转发请注明出处与作者。个人分析的,正确性欢迎大家一起探讨,有错误还希望指正和批评
首先说结论:isBlank() 会把制表符(tab键 \t,换行符 \n ,回车键等一系列字符格式的unicode编码)等作为空来处理;而我们平时使用的 if(s == null ||"".equals(s)); 不会把特殊字符作为空处理。
判断字符串是否为空,有很多种方法,下面是其中一种:
if(s == null ||"".equals(s));
但这样写看起来是不能从代码本身看到代码本身的业务含义,于是很多追求代码可读性的代码编写者会使用org.apache.commons.lang3.StringUtils类的isBlank()方法。该方法一看就知道代码是在判断是不是空,但该方法的存在难道只是为了可读性吗?这个方法仅仅是封装了下判断逻辑吗,还是还有其他的优势?为了搞懂这个问题,我查找了下源代码。
/**
* Checks if a CharSequence is whitespace, empty ("") or null.
*
*
* StringUtils.isBlank(null) = true
* StringUtils.isBlank("") = true
* StringUtils.isBlank(" ") = true
* StringUtils.isBlank("bob") = false
* StringUtils.isBlank(" bob ") = false
*
*
* @param cs the CharSequence to check, may be null
* @return {@code true} if the CharSequence is null, empty or whitespace
* @since 2.0
* @since 3.0 Changed signature from isBlank(String) to isBlank(CharSequence)

条目清单
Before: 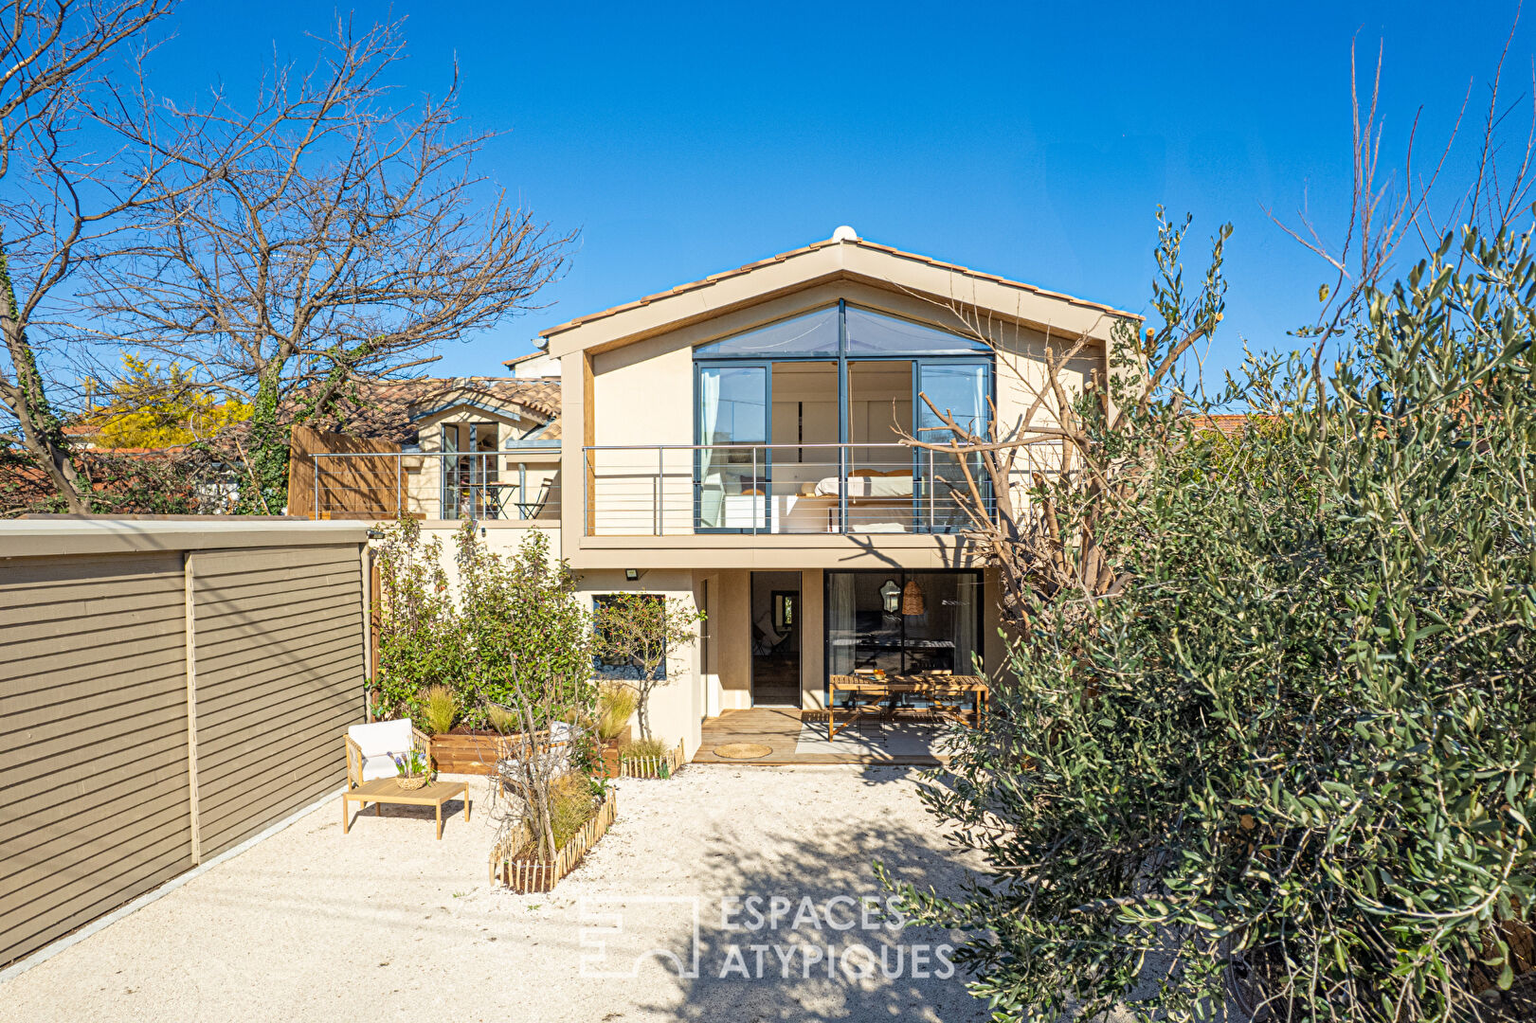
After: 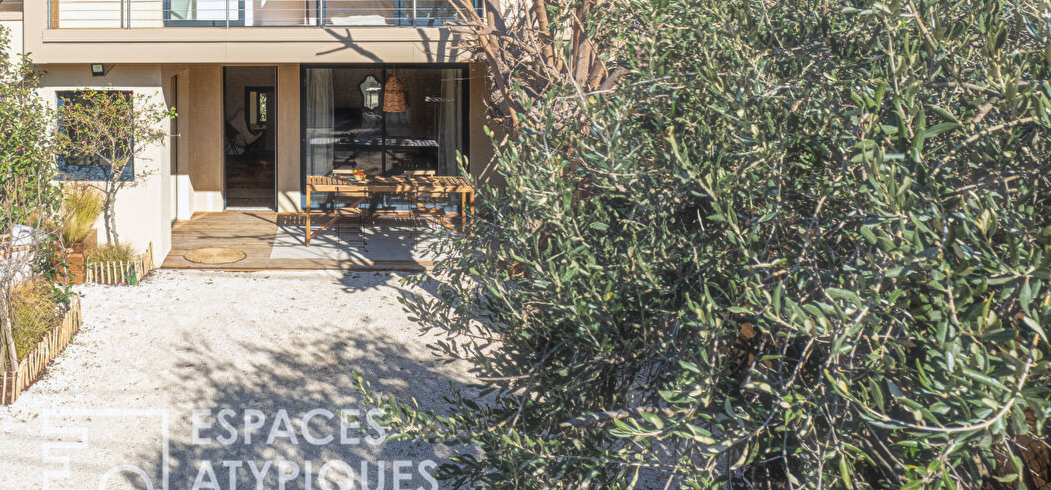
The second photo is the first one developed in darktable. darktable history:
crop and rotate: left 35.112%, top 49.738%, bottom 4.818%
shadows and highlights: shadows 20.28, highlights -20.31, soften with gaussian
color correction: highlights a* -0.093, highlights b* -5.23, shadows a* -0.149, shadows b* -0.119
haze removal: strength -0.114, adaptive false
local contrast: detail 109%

任务要求
请从讲解 isBlank() 方法的那篇文章停下的地方接着往下写。 这些条目与此处无关。

最终结果
*/
public static boolean isBlank(CharSequence cs) {
int strLen;
if (cs == null || (strLen = cs.length()) == 0) {
return true;
}
for (int i = 0; i < strLen; i++) {
if (Character.isWhitespace(cs.charAt(i)) == false) {
return false;
}
}
return true;
}
通过api查找,jdk7在线文档,可以看到,CharSequence是java.long包下的接口。那么按照向上转型的原理,我们可以猜测,字符串实现了该接口。查看api
确实是String实现了该接口。
读到这里,就可以判断,isBlank()方法不仅是通过简单的封装了 if(s == null ||"".equals(s));这个逻辑实现可读性而存在的。
那么这样做的原因还有什么?我继续看了下源码实现:
int strLen;
if (cs == null || (strLen = cs.length()) == 0) {
return true;
}
这一步,先判断CharSequence对象是不是null,如果是null,那么肯定是空,就不需要判断长度,直接返回true,表示字符串是空;如果不是null,那么就判断长度,如果长度是0,那么也返回true,表示字符串是空。
判断字符串是否是null这种情况两种实现方式都有判断。那么这两种实现方式是否是完全等价的?
"".equals(s)这个判断,跟后面一系列的判断是否本质上是一样的呢?
我继续查看了下String的equals()方法。
/**
* Compares this string to the specified object. The result is {@code
* true} if and only if the argument is not {@code null} and is a {@code
* String} object that represents the same sequence of characters as this
* object.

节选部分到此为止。